More Sex (Steven E. Landsburg’s new book), did not turn me on as much as it did Bryan (see here and here). I would give it a mixed review.

I think that a good teacher could use some of the examples to illustrate economic thinking. However, a non-economist reading the book on his own easily could come away with the impression that economics is about coming up with clever arguments for contrarian positions on things that seem to have little to do with economics. We do some of that, perhaps a lot of it, but I don’t think that it’s our comparative advantage.

The title essay argues for greater infidelity among otherwise-monogamous persons. If this essay persuades you, then you might want to venture out of the economics ghetto a bit. If nothing else, try Deirdre McCloskey’s The Bourgeois Virtues, which is a much more difficult read, but worth the effort.

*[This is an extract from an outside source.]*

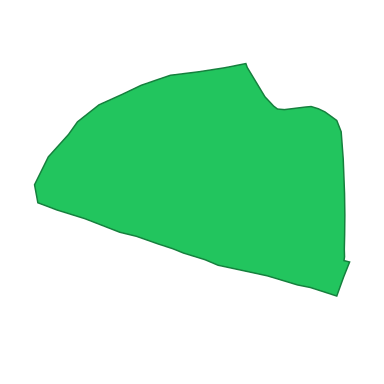 Tokelau, Tuvalu, rotated 263°
{"feature_id": "33948139B19448829688587", "entity_name": "Tokelau", "entity_type": "district", "adm_level": 2, "iso_a3": "TUV", "parent_name": "Tuvalu", "parent_adm1": "", "projection": "natural_earth1", "projection_center": [176.32, -6.281], "detail": "fine", "context": "isolated", "style": "filled", "palette": "green", "viewbox_px": 384, "rotation_deg": 263, "n_neighbors": 0, "source": "geoboundaries", "source_scale": "gbopen_adm2", "svg_char_len": 747}
<svg xmlns="http://www.w3.org/2000/svg" viewBox="0 0 384 384"><g transform="rotate(263 192 192)"><path d="M255.3,333.7L259.2,327.6L262.3,320.7L262.5,315.0L262.5,308.2L262.5,301.2L262.5,293.8L263.9,287.0L267.3,283.5L277.6,276.0L308.9,262.0L312.9,261.1L311.3,239.0L310.5,212.4L310.5,184.8L307.7,171.4L304.1,154.5L297.0,133.3L289.9,110.4L275.6,86.9L264.2,76.5L244.4,53.7L218.4,36.6L200.1,37.7L190.5,56.0L178.6,82.4L160.8,115.5L154.9,131.2L144.4,152.4L138.2,165.7L132.4,176.2L123.2,196.7L116.1,209.0L99.6,256.6L86.9,285.4L82.8,297.8L71.1,323.0L89.1,332.1L103.3,339.9L105.4,334.5L109.1,335.5L116.6,336.2L131.0,338.3L150.5,340.9L171.7,343.2L206.1,346.1L233.6,347.4L245.3,344.4L255.3,333.7Z" fill="#22c55e" stroke="#15803d" stroke-width="1.5"/></g></svg>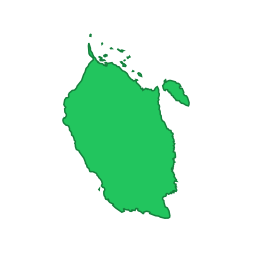 outline of Pulau Morotai, Maluku Utara, Indonesia, rotated 133°
{"feature_id": "22746128B67952855762127", "entity_name": "Pulau Morotai", "entity_type": "district", "adm_level": 2, "iso_a3": "IDN", "parent_name": "Indonesia", "parent_adm1": "Maluku Utara", "projection": "robinson", "projection_center": [128.365, 2.304], "detail": "fine", "context": "isolated", "style": "filled", "palette": "green", "viewbox_px": 256, "rotation_deg": 133, "n_neighbors": 0, "source": "geoboundaries", "source_scale": "gbopen_adm2", "svg_char_len": 5788}
<svg xmlns="http://www.w3.org/2000/svg" viewBox="0 0 256 256"><g transform="rotate(133 128 128)"><path d="M171.5,45.5L171.1,43.6L168.9,39.6L166.4,37.1L164.9,36.7L163.6,37.6L160.8,41.4L159.6,44.7L160.3,47.1L157.7,51.2L156.7,52.2L156.6,54.0L155.5,55.0L154.0,55.2L152.1,53.9L151.0,54.2L150.7,54.9L149.8,55.1L149.2,54.7L148.7,53.1L146.9,52.5L146.2,51.5L145.8,51.7L146.0,52.7L145.6,52.7L144.0,50.3L143.5,50.6L143.8,51.1L143.7,52.1L143.1,52.2L142.0,51.3L142.1,50.5L141.5,49.6L140.2,50.0L138.9,52.9L138.1,52.5L138.0,53.7L137.1,53.9L136.9,54.7L136.5,54.7L137.0,55.9L137.0,56.6L136.5,57.1L134.9,57.6L133.7,56.0L133.6,56.9L132.8,57.4L132.9,58.1L132.1,60.4L132.3,61.1L130.6,62.1L130.3,62.9L130.4,63.5L129.7,64.2L129.8,65.2L129.3,65.8L129.6,66.3L128.2,66.9L128.7,67.1L128.5,68.0L127.6,68.6L126.8,67.7L126.4,67.8L126.3,68.5L125.2,68.6L124.7,69.3L123.5,69.7L122.3,70.8L121.0,70.5L121.2,71.6L120.1,72.4L120.4,73.2L120.0,74.1L119.6,74.0L119.3,73.4L118.5,73.8L117.4,73.3L116.7,73.5L116.5,74.3L115.6,74.7L113.8,77.1L114.3,78.3L114.6,78.0L114.9,78.0L114.6,78.1L114.6,78.7L112.1,79.8L112.3,80.1L111.8,80.8L110.8,80.7L110.2,81.5L110.0,82.7L109.3,82.5L107.6,83.2L107.8,83.9L107.2,85.0L106.7,85.1L106.9,85.4L106.2,85.4L105.2,86.7L104.6,88.6L104.1,88.9L104.0,89.5L103.7,89.3L103.4,90.2L101.6,90.9L101.3,91.9L101.9,93.1L100.8,94.4L100.6,95.0L101.5,96.2L101.3,98.1L101.9,98.9L99.1,105.0L98.9,106.6L99.4,107.5L98.5,109.8L96.4,112.2L96.1,113.6L94.1,115.7L93.3,117.0L93.3,117.8L90.7,119.7L90.0,120.8L90.1,121.9L88.6,123.3L88.3,124.1L86.1,124.8L85.7,126.1L83.1,127.3L81.6,128.5L81.2,129.8L79.2,131.6L78.2,133.6L77.8,134.8L79.0,135.1L80.7,135.1L82.3,134.4L83.8,135.2L84.4,136.3L83.9,137.2L85.3,138.5L85.8,140.2L86.5,140.2L86.8,142.0L89.4,142.5L89.3,143.1L90.2,143.1L89.3,144.3L90.1,144.4L90.3,145.7L89.4,146.7L89.0,150.3L89.2,151.8L88.8,153.2L87.9,154.4L88.5,155.3L89.9,156.1L89.8,157.8L90.2,158.6L89.9,162.8L88.8,165.7L88.8,167.0L89.0,169.0L89.9,171.1L89.4,176.3L90.5,177.9L90.2,179.7L91.4,182.0L91.1,184.3L95.1,187.3L96.3,186.2L97.2,185.9L98.7,188.6L98.4,189.4L98.5,190.6L100.1,192.8L100.0,194.0L100.2,193.9L100.6,194.8L99.9,195.6L100.0,196.1L99.6,196.0L100.0,196.1L100.2,197.2L99.2,199.4L99.2,201.6L98.2,204.3L97.6,205.0L97.0,207.8L96.4,208.8L95.2,210.0L92.6,214.6L95.0,212.9L100.4,207.0L100.3,206.3L100.8,205.5L100.6,201.2L102.0,199.8L104.4,200.2L107.8,200.2L110.1,199.2L113.0,199.3L116.5,197.5L119.3,196.8L124.9,194.3L131.9,193.8L133.8,193.0L136.7,192.9L138.6,194.4L142.5,194.8L144.4,194.1L145.0,193.1L145.8,192.6L146.8,192.7L148.1,193.9L150.6,193.5L154.6,190.9L155.2,189.3L155.2,187.9L155.8,187.5L157.1,187.5L159.4,185.0L160.0,182.6L160.7,181.8L161.6,181.2L163.7,181.0L163.9,181.4L164.1,181.1L164.8,181.6L165.6,181.6L166.8,180.8L167.7,179.5L168.2,178.1L168.2,175.3L167.3,173.9L167.1,172.7L168.1,170.6L169.3,169.5L169.9,166.2L171.6,164.4L171.4,162.5L172.7,160.0L173.5,159.1L173.6,157.5L174.2,156.9L175.5,156.5L175.8,155.5L177.5,153.7L178.4,152.1L178.9,151.0L178.4,149.9L178.2,147.6L178.7,147.1L180.1,139.8L182.2,135.5L182.7,135.2L183.4,132.4L183.8,132.3L184.5,131.0L184.3,128.9L185.7,126.5L185.7,125.9L183.8,123.8L182.8,120.5L183.0,119.1L183.7,118.4L183.6,116.9L184.2,115.2L184.2,113.4L184.8,111.0L186.5,108.5L187.8,108.4L188.4,107.8L188.6,106.3L188.4,106.3L188.0,104.7L188.5,103.4L189.2,102.7L191.0,102.3L192.7,100.7L193.8,99.2L193.9,97.7L194.7,97.0L195.2,95.8L194.9,94.9L194.2,94.4L194.3,93.9L194.0,94.2L193.5,93.8L194.7,91.6L194.8,90.5L193.7,87.0L194.0,86.4L194.8,86.5L194.9,86.0L194.9,82.7L193.8,75.1L191.4,74.0L190.3,76.0L189.7,75.9L189.5,74.4L188.1,72.3L187.5,72.1L187.5,69.8L186.8,68.8L185.7,68.4L185.6,69.1L185.2,69.2L183.5,66.6L181.6,67.3L181.0,66.4L180.7,66.5L180.5,65.7L181.4,64.8L181.5,64.0L180.6,62.0L180.3,58.6L179.9,58.3L178.7,59.0L176.4,57.8L175.5,56.5L174.7,54.7L174.9,54.1L175.7,53.8L173.4,48.1L171.5,45.5ZM74.5,111.3L74.0,110.1L73.0,109.1L73.5,107.4L73.4,105.8L72.4,104.3L71.7,101.0L70.6,98.9L69.3,99.4L67.8,100.6L65.2,105.2L64.7,107.1L65.6,108.9L65.3,110.3L64.7,111.3L63.9,111.5L62.2,115.2L62.4,116.0L63.6,116.7L63.5,117.6L62.7,118.4L61.6,117.8L60.8,120.1L61.1,121.8L62.2,123.1L61.9,124.8L64.2,129.3L65.2,130.3L67.1,131.2L68.7,131.4L69.3,132.4L71.9,131.5L73.4,131.5L75.0,129.1L75.7,127.3L75.2,126.3L74.2,126.6L73.0,125.2L73.7,124.1L73.7,122.8L73.3,122.2L73.9,121.9L73.4,120.4L74.3,118.5L73.9,116.5L74.4,115.8L74.4,113.9L75.0,111.5L74.5,111.3ZM81.3,158.0L82.0,155.7L81.0,153.3L79.9,154.8L79.8,156.4L80.3,157.8L81.3,158.0ZM84.7,171.8L83.8,172.0L83.6,173.0L83.7,174.8L84.4,175.5L86.2,173.8L84.7,171.8ZM75.2,184.5L74.5,184.1L75.2,185.7L76.5,186.2L77.0,187.4L77.0,188.7L77.6,189.7L77.0,185.2L76.1,184.0L75.2,184.5ZM90.5,193.6L89.8,192.6L89.0,193.0L89.5,194.4L90.1,194.6L90.7,194.0L91.0,195.0L91.6,195.0L91.9,194.4L91.6,193.5L91.1,193.2L90.5,193.6ZM94.9,194.6L94.6,194.8L94.7,195.5L95.2,197.4L95.8,197.6L95.9,197.0L95.6,195.6L94.9,194.6ZM68.6,133.6L69.3,133.1L68.8,132.4L67.5,132.8L67.1,133.4L68.6,133.6ZM85.7,219.3L86.8,218.5L86.3,217.7L84.9,218.8L85.1,219.3L85.7,219.3ZM97.6,194.3L96.6,193.1L96.1,193.9L96.4,194.6L97.1,195.0L97.6,194.3ZM84.7,178.4L84.9,176.8L84.7,176.0L83.9,176.7L83.8,177.3L84.0,178.0L84.7,178.4ZM77.8,175.6L75.6,175.6L75.6,175.9L76.8,176.8L77.3,175.7L77.8,175.6ZM95.9,192.3L94.4,191.2L94.4,191.8L95.3,192.8L95.9,192.3ZM81.7,195.1L81.8,194.8L80.8,193.8L80.8,194.8L81.7,195.1ZM95.8,188.5L95.0,188.5L95.2,189.0L96.0,189.2L95.8,188.5ZM83.5,163.3L82.8,162.6L82.6,162.6L82.8,163.5L83.5,163.3ZM84.5,204.1L83.8,204.1L83.6,204.8L84.0,204.8L84.5,204.1ZM81.9,176.9L80.7,176.4L80.0,176.1L80.8,176.9L81.9,176.9ZM87.2,154.0L86.6,153.7L86.5,154.1L87.0,154.9L87.2,154.0ZM192.0,107.5L192.9,107.4L192.9,106.8L192.0,107.5ZM97.4,188.0L97.7,187.9L97.7,187.1L97.1,187.5L97.4,188.0ZM75.1,175.4L74.9,175.0L74.7,175.0L74.6,175.7L75.1,175.4Z" fill="#22c55e" stroke="#15803d" stroke-width="1.5"/></g></svg>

Other essays take more mainstream economic positions, such as arguing that sweatshops in poor countries are better than the alternative. However, Landsburg does not tell readers when he is expressing traditional economics and when he is going off on his own. Sometimes, he seems to me to be merely contrarian, as when Tyler Cowen becomes Tyrone. For my taste, Landsburg takes clever contrarianism well past the point of diminishing returns. Bryan and Tyler like the book, perhaps because for them the point of diminishing returns to this sort of cleverness is much farther away on the horizon.